There are so many great reasons to develop your app. The market for smartphones and tablets is exploding. Already, there are over 500 million users of Apple’s iOS (iPhone and iPad) ecosystem. Android is closing in on a billion. Microsoft’s Windows Phone looks great and Blackberry’s app store is likewise proving a success. This can be your new career, your new business – app development.
But it can also be the absolute best stepping stone for your future.
Consider the story of 17-year-old Nick D’Aloisio, founder of the iPhone app, Summly. Summly attempts to learn your reading and website likes, then presents a summary of content it thinks you will like. Already, Summly has 500,000 downloads. Yahoo’s CEO, Marissa Mayer, is so impressed with Summly that she is considering buying the company outright. Her reason has less to do with the app then with the young Mr. D’Aloisio. The success of his work on the app has clearly revealed to Yahoo’s CEO that this is a talent worth hiring!
There are many stories out there. In fact, at least in Silicon Valley, there is a talent “price war” on. Even for those who have created an app that has yet to maximize its revenue potential, or does not yet have a solid revenue business model, the popularity of the app itself, and its innovation and market *potential* reveal to companies such as Facebook, Google and Apple, among others, just how capable the app developer may be to their company.
Another great path is not just to build a popular, innovative app. Improving upon a company’s existing app can also get you noticed by the likes of Yahoo’s Marissa Mayer and Apple’s Tim Cook, for example.
Consider the case of Apple, which offers many pre-loaded apps, such as Calendar, Notes and Reminders. Do you have a better way? Build it!

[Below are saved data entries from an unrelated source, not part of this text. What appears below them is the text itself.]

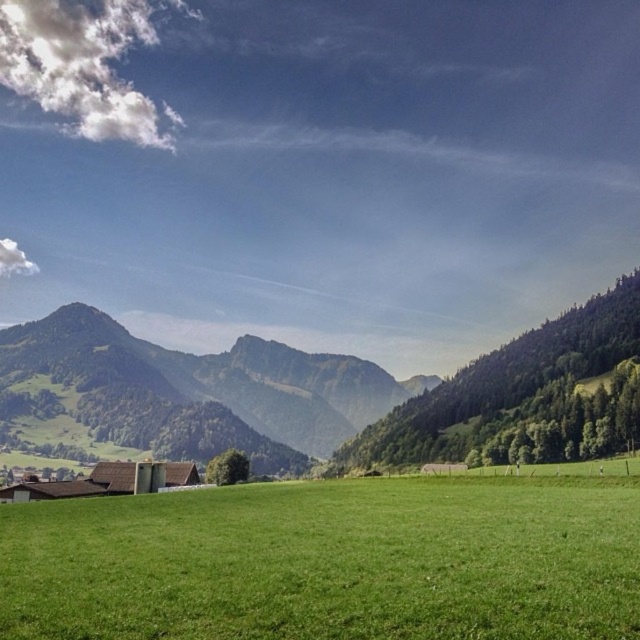
Question: Is green grassy field at lower left above green grassy mountain at left?

Choices:
 (A) no
 (B) yes

Answer: (B)

Question: Can you confirm if green grass pasture at center is positioned above green grassy mountain at left?

Choices:
 (A) no
 (B) yes

Answer: (B)

Question: Which object appears farthest from the camera in this image?

Choices:
 (A) green grassy field at lower left
 (B) green grassy mountain at left
 (C) green grass pasture at center

Answer: (B)

Question: Among these points, which one is farthest from the camera?

Choices:
 (A) (392, 401)
 (B) (241, 536)
 (C) (0, 387)

Answer: (A)

Question: Is green grass pasture at center further to the viewer compared to green grassy field at lower left?

Choices:
 (A) no
 (B) yes

Answer: (A)

Question: Which of these objects is positioned farthest from the green grass pasture at center?

Choices:
 (A) green grassy mountain at left
 (B) green grassy field at lower left

Answer: (A)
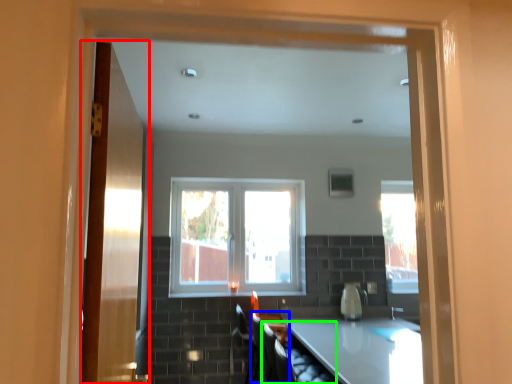
Question: Based on their relative distances, which object is farther from door (highlighted by a red box)? Choose from armchair (highlighted by a blue box) and armchair (highlighted by a green box).

Choices:
 (A) armchair
 (B) armchair

Answer: (A)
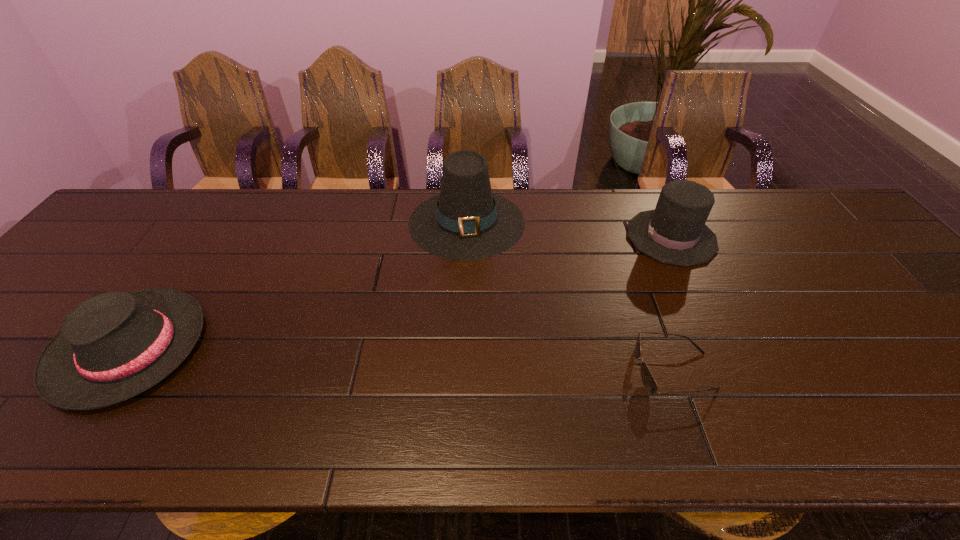
At what (x,y) coordinates should I click in order to perform the action: click on the tallest object. Please return your answer as a coordinate pair (x, y). Looking at the image, I should click on (466, 221).

Where is `the tallest dress hat`? the tallest dress hat is located at coordinates (466, 221).

You are a GUI agent. You are given a task and a screenshot of the screen. Output one action in this format:
    pyautogui.click(x=<x>, y=<y>)
    Task: Click on the third shortest object
    The width and height of the screenshot is (960, 540).
    Given the screenshot: What is the action you would take?
    pyautogui.click(x=675, y=233)

At what (x,y) coordinates should I click in order to perform the action: click on the rightmost dress hat. Please return your answer as a coordinate pair (x, y). Looking at the image, I should click on (675, 233).

Find the location of a particular element. the second shortest object is located at coordinates (113, 346).

Where is `the leftmost dress hat`? The width and height of the screenshot is (960, 540). the leftmost dress hat is located at coordinates (113, 346).

Locate an element on the screen. This screenshot has height=540, width=960. the shortest object is located at coordinates (647, 378).

You are a GUI agent. You are given a task and a screenshot of the screen. Output one action in this format:
    pyautogui.click(x=<x>, y=<y>)
    Task: Click on the free space located 0.190m on the front-facing side of the tallest object
    This screenshot has height=540, width=960.
    Given the screenshot: What is the action you would take?
    pyautogui.click(x=464, y=314)

You are a GUI agent. You are given a task and a screenshot of the screen. Output one action in this format:
    pyautogui.click(x=<x>, y=<y>)
    Task: Click on the free region located on the front of the second tallest dress hat with the decoration
    The image size is (960, 540).
    Given the screenshot: What is the action you would take?
    pyautogui.click(x=603, y=238)

Find the location of a particular element. vacant region located on the front of the second tallest dress hat with the decoration is located at coordinates (554, 238).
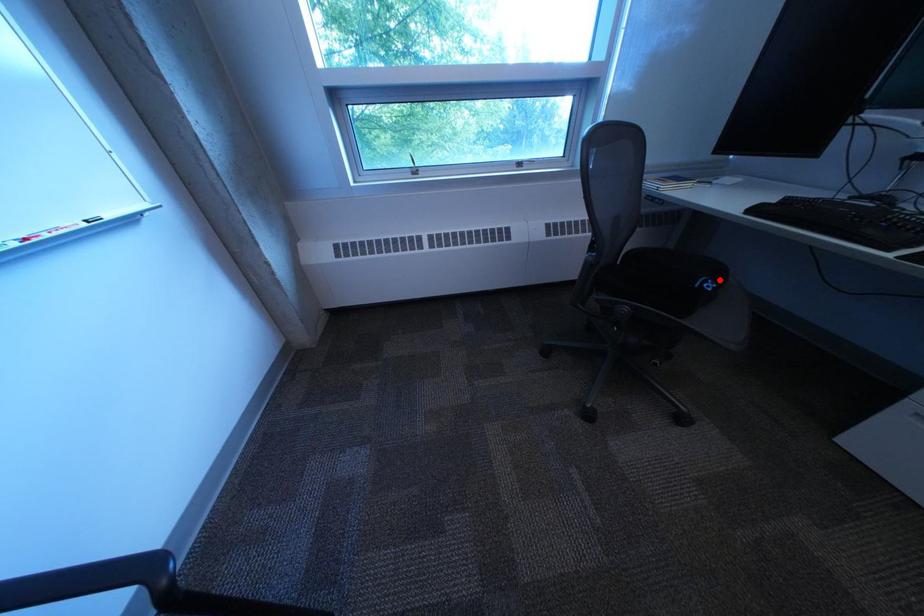
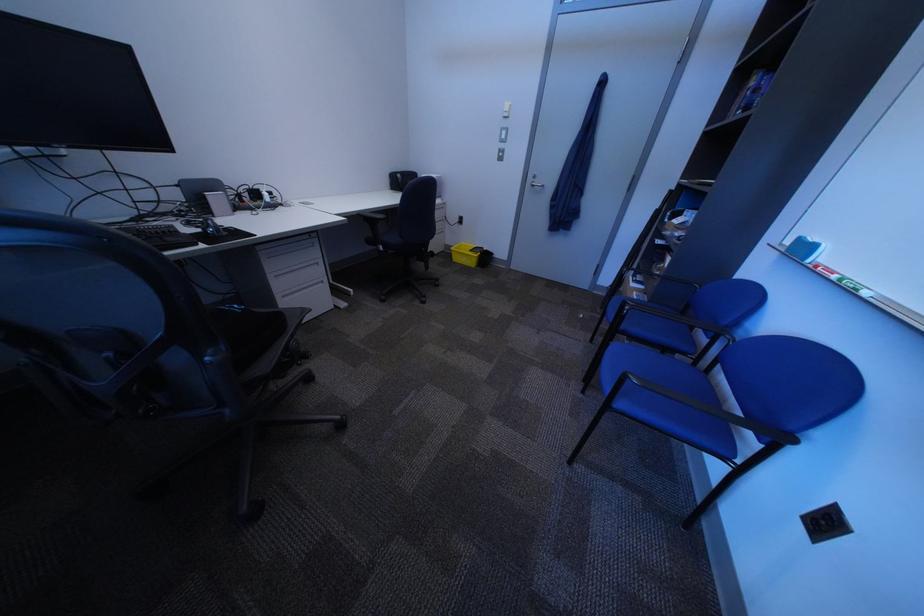
The point at the highlighted location is marked in the first image. Where is the corresponding point in the second image?

(238, 310)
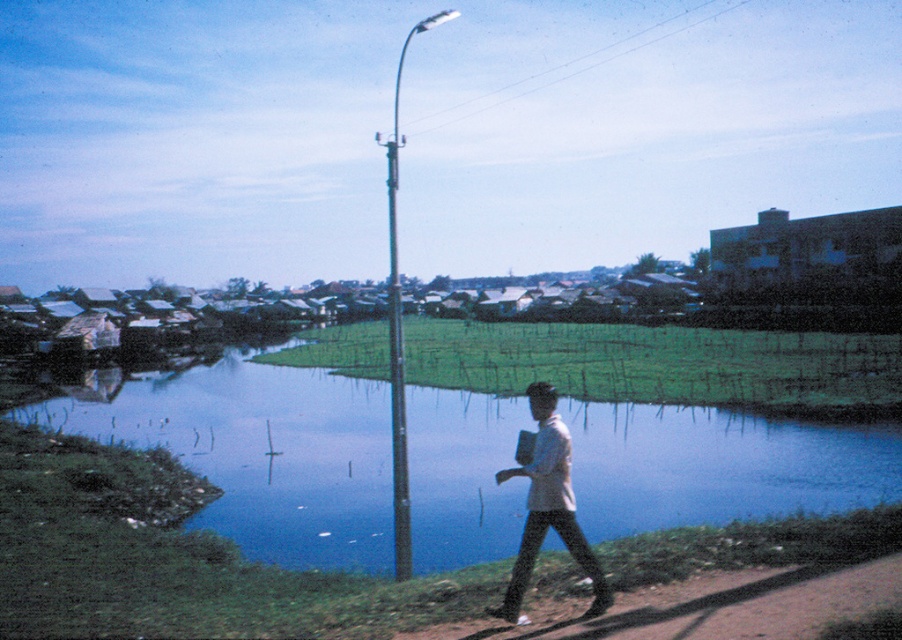
Question: Can you confirm if brown dirt path at lower right is smaller than metallic gray pole at center?

Choices:
 (A) no
 (B) yes

Answer: (B)

Question: Among these objects, which one is farthest from the camera?

Choices:
 (A) blue water at center
 (B) white fabric shirt at center

Answer: (A)

Question: Does blue water at center have a smaller size compared to brown dirt path at lower right?

Choices:
 (A) yes
 (B) no

Answer: (B)

Question: Does blue water at center lie behind white fabric shirt at center?

Choices:
 (A) yes
 (B) no

Answer: (A)

Question: Which point is closer to the camera?

Choices:
 (A) coord(394,328)
 (B) coord(785,486)
 (C) coord(403,467)

Answer: (C)

Question: Among these points, which one is nearest to the camera?

Choices:
 (A) (136, 420)
 (B) (493, 621)
 (C) (536, 504)

Answer: (C)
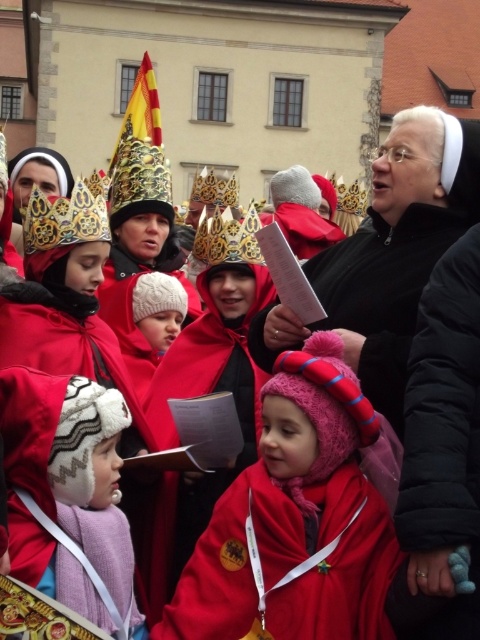
Does fuzzy white hat at lower left have a lesser height compared to gold metallic crown at upper left?

Correct, fuzzy white hat at lower left is not as tall as gold metallic crown at upper left.

Between fuzzy white hat at lower left and gold metallic crown at upper left, which one has less height?

Standing shorter between the two is fuzzy white hat at lower left.

Is point (116, 616) positioned after point (40, 241)?

No, (116, 616) is closer to viewer.

Image resolution: width=480 pixels, height=640 pixels. In order to click on fuzzy white hat at lower left in this screenshot , I will do `click(93, 506)`.

Between point (327, 483) and point (59, 244), which one is positioned behind?

The point (59, 244) is more distant.

Is point (343, 604) positioned after point (69, 211)?

No, it is not.

The height and width of the screenshot is (640, 480). I want to click on fuzzy pink hat at center, so click(300, 524).

Measure the distance between fuzzy pink hat at center and fuzzy white hat at lower left.

fuzzy pink hat at center and fuzzy white hat at lower left are 20.38 feet apart from each other.

Is fuzzy pink hat at center smaller than fuzzy white hat at lower left?

Incorrect, fuzzy pink hat at center is not smaller in size than fuzzy white hat at lower left.

Does point (299, 600) come farther from viewer compared to point (92, 481)?

No, (299, 600) is closer to viewer.

I want to click on fuzzy pink hat at center, so (x=300, y=524).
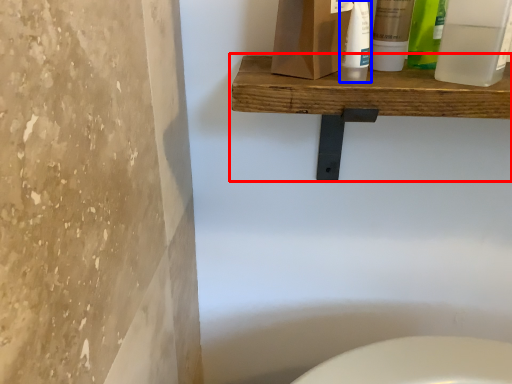
Question: Which object appears closest to the camera in this image, shelf (highlighted by a red box) or cleaning product (highlighted by a blue box)?

Choices:
 (A) shelf
 (B) cleaning product

Answer: (A)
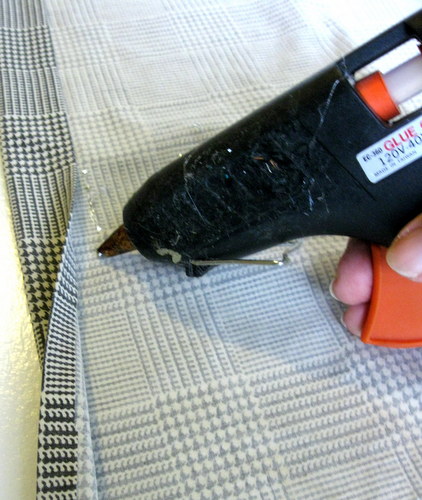
At what (x,y) coordinates should I click in order to perform the action: click on stand. Please return your answer as a coordinate pair (x, y). Image resolution: width=422 pixels, height=500 pixels. Looking at the image, I should click on (264, 271).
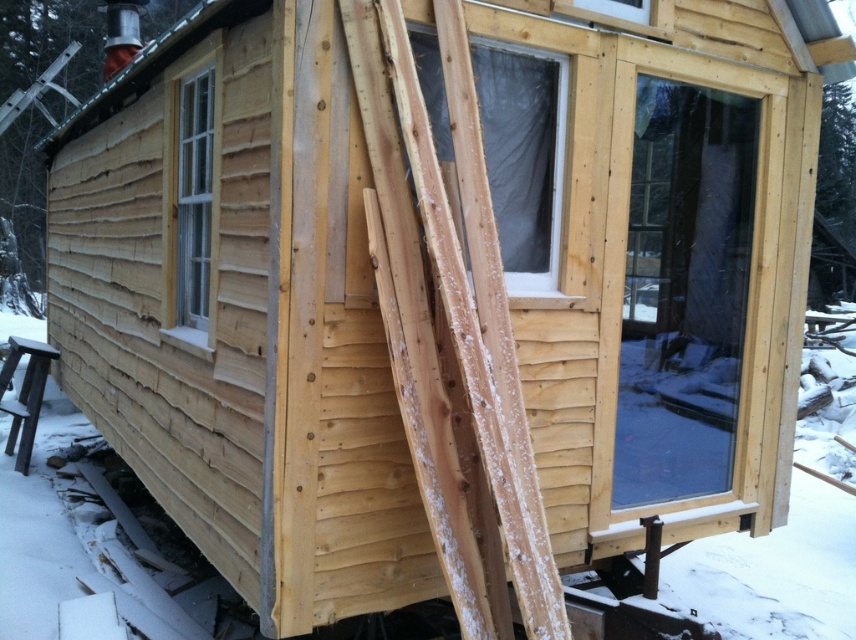
Is transparent glass door at right smaller than clear plastic window at center?

No, transparent glass door at right is not smaller than clear plastic window at center.

Which is behind, point (691, 240) or point (538, 168)?

Point (691, 240)

Does point (646, 349) come behind point (409, 38)?

Yes.

The width and height of the screenshot is (856, 640). Find the location of `transparent glass door at right`. transparent glass door at right is located at coordinates (682, 291).

Which of these two, clear plastic window at center or clear glass window at left, stands shorter?

Standing shorter between the two is clear plastic window at center.

Can you confirm if clear plastic window at center is positioned to the left of clear glass window at left?

No, clear plastic window at center is not to the left of clear glass window at left.

Which is in front, point (512, 192) or point (197, 312)?

Positioned in front is point (512, 192).

Image resolution: width=856 pixels, height=640 pixels. I want to click on clear plastic window at center, so click(522, 156).

Is transparent glass door at right thinner than clear glass window at left?

No, transparent glass door at right is not thinner than clear glass window at left.

Measure the distance between transparent glass door at right and clear glass window at left.

3.10 meters

Does point (649, 460) lie in front of point (177, 323)?

No, (649, 460) is further to viewer.

Image resolution: width=856 pixels, height=640 pixels. Identify the location of transparent glass door at right. (682, 291).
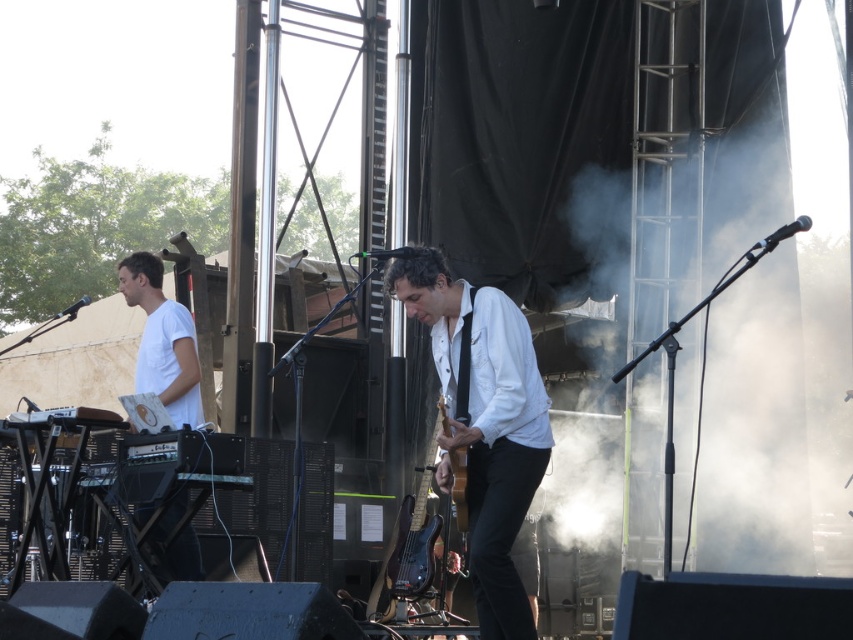
You are a photographer at the live music event. You need to capture a closeup shot of the keyboardist wearing a white T shirt. The stage is quite dark, so you have to use a flash. However, the flash might reflect off the laptop screen. Where should you position your camera relative to the keyboardist to minimize reflection? Remember, the white matte shirt at left is at point (161, 340).

Position the camera so that it is on the opposite side of the keyboardist from the white matte shirt at left. This placement reduces the chance of the flash reflecting off the laptop screen.

You are a photographer at the event and need to capture a closeup shot of both the white matte shirt at center and the wooden acoustic guitar at center. Since your camera can only focus on one subject at a time, which object should you choose to ensure it appears larger in the photo?

The white matte shirt at center is bigger than the wooden acoustic guitar at center, so you should focus on the white matte shirt at center to ensure it appears larger in the photo.

You are attending a live music performance and want to take a photo of the white matte shirt at center. If your camera has a maximum focus range of 8 meters, will you be able to capture a clear photo?

The white matte shirt at center is 7.88 meters away from viewer, so yes, the camera can focus on it since the distance is within the 8 meters range.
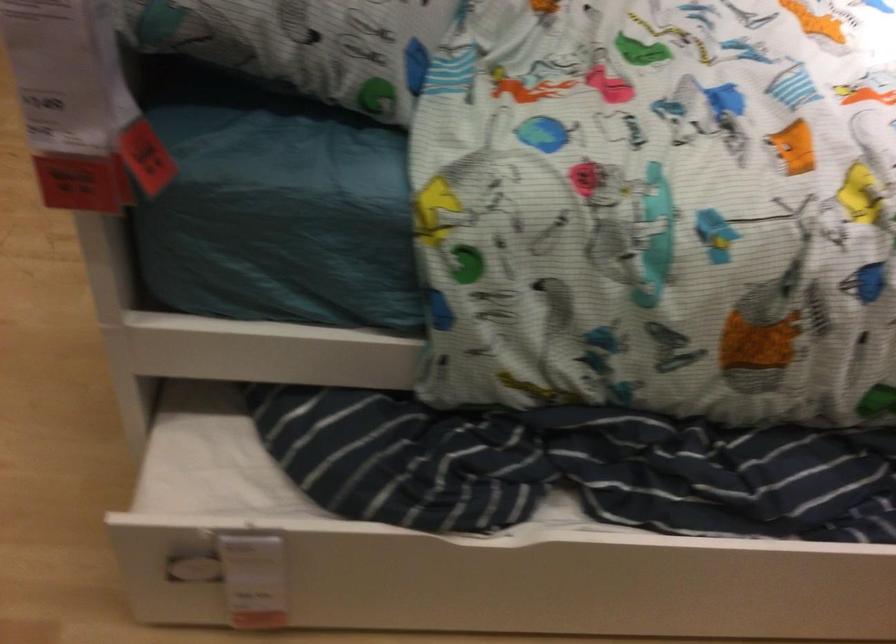
Where is `white recessed handle`? Image resolution: width=896 pixels, height=644 pixels. white recessed handle is located at coordinates (240, 574).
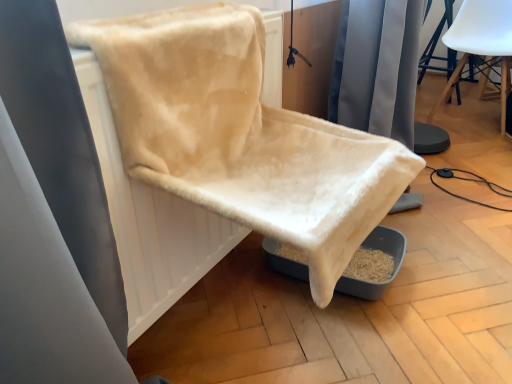
Question: Relative to white matte chair at upper right, which is the 1th chair in right-to-left order, is beige fabric radiator at center in front or behind?

Choices:
 (A) front
 (B) behind

Answer: (A)

Question: Is point (198, 271) positioned closer to the camera than point (487, 51)?

Choices:
 (A) closer
 (B) farther

Answer: (A)

Question: Estimate the real-world distances between objects in this image. Which object is closer to the beige fabric radiator at center?

Choices:
 (A) white matte chair at upper right, which is counted as the second chair, starting from the front
 (B) beige plush chair at center, the first chair viewed from the front

Answer: (B)

Question: Which is farther from the beige plush chair at center, which ranks as the 2th chair in top-to-bottom order?

Choices:
 (A) beige fabric radiator at center
 (B) white matte chair at upper right, acting as the first chair starting from the back

Answer: (B)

In a recent article in Business Insider, rumors of potential Apple acquisitions were ripe with examples where app developers had done better than Apple.
We’ve noticed a trend in apps we’ve reviewed recently: More often than not, they fix basic flaws in the iPhone’s software, or fill in the gaps in Apple’s deficient Web services.
When Tim Cook reorganized Apple’s top management in October, he talked about the need to have the company’s hardware, software, and services work seamlessly together.
It’s not enough for Cook to reshuffle Apple’s leadership. He needs to build up the company’s talent base. Great developers like to work with other great developers, and Apple, for all its strengths, hasn’t had the critical mass of talent in Web-based services and software that it needs.
Cook doesn’t have to look far, though: Apple’s own App Store is a daily talent show for developers.
Potential Apple acquisition targets include the makers of Flexibits, which improves upon Apple’s calendar. There’s also Checkmark, which is better than Apple’s embedded Reminders app. Checkmark, for example, uses the iPhone’s geo-location hardware to create seamless location-based reminders.
There are many more examples.
Apps are the new software. The market potential is great. Seize the day! Perhaps the worst that happens is that a great company recognizes your work and makes you an offer.